*Task item:* What lines in the records below hold the string "multiple"? Please show them.
[Exercise data — start]
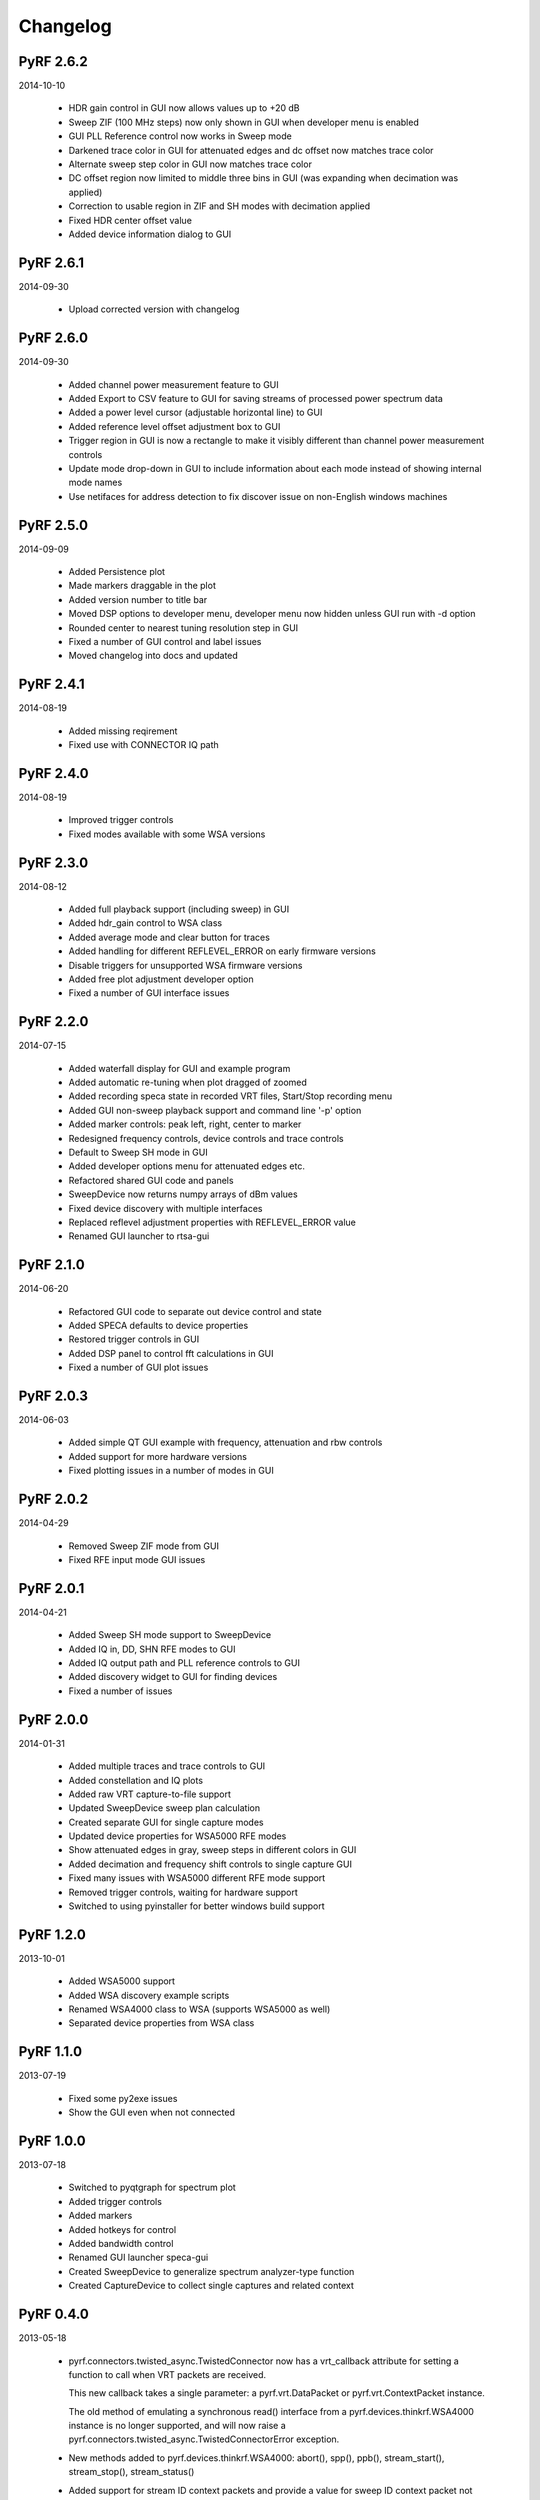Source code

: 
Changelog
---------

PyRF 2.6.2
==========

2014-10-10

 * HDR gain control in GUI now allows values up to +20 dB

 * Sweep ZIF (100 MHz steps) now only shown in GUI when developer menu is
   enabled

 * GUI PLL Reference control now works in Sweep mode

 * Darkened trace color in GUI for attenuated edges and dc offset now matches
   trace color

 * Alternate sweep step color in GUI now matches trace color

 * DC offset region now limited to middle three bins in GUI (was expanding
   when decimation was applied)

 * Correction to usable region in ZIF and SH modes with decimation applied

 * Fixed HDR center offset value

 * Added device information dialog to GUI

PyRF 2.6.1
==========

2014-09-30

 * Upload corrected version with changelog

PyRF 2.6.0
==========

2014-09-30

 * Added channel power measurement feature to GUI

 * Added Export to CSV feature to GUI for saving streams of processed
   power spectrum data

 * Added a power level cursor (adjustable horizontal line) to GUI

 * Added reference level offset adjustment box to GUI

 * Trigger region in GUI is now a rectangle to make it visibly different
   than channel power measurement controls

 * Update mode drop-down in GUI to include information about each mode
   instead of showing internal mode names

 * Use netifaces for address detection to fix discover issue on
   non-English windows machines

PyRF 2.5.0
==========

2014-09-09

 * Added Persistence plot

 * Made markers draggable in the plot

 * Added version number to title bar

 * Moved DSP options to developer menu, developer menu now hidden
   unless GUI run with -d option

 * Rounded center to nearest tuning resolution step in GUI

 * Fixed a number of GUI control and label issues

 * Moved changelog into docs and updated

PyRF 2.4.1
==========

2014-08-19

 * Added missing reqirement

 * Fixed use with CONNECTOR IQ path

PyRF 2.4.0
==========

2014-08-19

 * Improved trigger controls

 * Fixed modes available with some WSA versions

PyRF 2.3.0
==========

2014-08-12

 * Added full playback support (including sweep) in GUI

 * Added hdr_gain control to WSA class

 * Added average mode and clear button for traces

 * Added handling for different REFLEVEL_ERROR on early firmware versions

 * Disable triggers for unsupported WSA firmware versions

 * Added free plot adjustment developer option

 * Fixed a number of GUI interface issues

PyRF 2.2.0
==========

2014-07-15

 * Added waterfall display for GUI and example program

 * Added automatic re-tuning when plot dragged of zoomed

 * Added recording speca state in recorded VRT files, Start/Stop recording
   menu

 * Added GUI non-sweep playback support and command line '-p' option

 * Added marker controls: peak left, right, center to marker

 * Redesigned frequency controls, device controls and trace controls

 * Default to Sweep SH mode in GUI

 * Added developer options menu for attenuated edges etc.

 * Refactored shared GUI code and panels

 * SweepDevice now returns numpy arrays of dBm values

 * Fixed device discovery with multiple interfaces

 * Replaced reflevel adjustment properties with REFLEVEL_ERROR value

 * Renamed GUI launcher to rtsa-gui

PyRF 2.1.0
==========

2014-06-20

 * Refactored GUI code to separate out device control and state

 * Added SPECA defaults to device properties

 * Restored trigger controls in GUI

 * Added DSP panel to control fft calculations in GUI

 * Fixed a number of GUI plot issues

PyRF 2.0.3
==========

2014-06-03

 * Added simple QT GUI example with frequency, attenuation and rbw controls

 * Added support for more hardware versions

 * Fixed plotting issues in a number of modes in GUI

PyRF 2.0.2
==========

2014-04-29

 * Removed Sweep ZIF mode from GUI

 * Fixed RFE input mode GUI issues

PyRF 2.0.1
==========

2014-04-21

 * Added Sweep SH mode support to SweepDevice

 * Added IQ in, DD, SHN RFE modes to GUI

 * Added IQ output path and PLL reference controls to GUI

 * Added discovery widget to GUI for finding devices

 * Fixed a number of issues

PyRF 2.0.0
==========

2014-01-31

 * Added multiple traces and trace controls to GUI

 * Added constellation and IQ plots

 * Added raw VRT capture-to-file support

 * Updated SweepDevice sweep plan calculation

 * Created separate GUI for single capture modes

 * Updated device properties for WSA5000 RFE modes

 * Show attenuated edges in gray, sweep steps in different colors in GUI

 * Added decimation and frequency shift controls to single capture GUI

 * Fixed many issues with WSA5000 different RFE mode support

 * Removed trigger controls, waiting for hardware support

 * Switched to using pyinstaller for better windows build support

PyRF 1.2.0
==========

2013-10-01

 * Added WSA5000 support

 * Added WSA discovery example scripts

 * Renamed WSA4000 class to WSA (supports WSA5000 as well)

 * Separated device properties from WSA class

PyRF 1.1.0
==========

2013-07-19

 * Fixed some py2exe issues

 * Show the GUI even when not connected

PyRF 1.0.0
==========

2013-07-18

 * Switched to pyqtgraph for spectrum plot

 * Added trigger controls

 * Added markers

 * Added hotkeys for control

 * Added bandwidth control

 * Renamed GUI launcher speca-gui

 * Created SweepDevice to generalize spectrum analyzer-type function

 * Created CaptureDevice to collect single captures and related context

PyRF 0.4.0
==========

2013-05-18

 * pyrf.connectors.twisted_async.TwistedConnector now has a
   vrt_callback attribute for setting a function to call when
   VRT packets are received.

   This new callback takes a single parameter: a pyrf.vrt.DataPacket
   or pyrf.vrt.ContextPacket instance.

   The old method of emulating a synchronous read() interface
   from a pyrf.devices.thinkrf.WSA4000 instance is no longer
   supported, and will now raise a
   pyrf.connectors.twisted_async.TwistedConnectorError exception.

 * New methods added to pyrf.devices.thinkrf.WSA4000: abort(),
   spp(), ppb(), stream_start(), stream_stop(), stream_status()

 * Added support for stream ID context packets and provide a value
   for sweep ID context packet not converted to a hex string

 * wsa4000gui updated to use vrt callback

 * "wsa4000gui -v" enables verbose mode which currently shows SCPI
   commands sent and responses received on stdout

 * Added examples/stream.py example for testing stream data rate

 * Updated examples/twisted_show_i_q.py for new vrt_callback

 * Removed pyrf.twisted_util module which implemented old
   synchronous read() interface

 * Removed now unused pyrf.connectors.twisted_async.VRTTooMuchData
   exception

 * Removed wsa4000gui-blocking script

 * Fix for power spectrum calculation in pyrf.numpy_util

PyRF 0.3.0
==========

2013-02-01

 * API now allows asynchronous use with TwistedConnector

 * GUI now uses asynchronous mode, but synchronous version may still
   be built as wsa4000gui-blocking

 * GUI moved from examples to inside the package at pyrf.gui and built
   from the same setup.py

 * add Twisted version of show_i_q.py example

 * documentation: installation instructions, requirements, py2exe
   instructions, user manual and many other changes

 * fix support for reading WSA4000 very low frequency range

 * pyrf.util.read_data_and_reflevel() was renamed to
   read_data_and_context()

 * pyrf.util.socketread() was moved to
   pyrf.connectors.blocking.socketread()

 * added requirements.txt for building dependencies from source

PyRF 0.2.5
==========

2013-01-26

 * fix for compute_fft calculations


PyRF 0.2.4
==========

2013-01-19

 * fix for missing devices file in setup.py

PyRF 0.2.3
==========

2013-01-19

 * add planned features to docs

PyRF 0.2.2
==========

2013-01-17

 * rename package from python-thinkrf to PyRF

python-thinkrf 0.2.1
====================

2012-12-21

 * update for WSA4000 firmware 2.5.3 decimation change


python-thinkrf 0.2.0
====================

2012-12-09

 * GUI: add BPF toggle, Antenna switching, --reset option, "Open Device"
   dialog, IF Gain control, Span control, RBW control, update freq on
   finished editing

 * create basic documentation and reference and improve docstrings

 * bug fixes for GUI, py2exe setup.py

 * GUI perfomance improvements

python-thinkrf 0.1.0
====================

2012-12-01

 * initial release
[Exercise data — finish]
*Answer to the problem:*
 * Fixed device discovery with multiple interfaces
 * Added multiple traces and trace controls to GUI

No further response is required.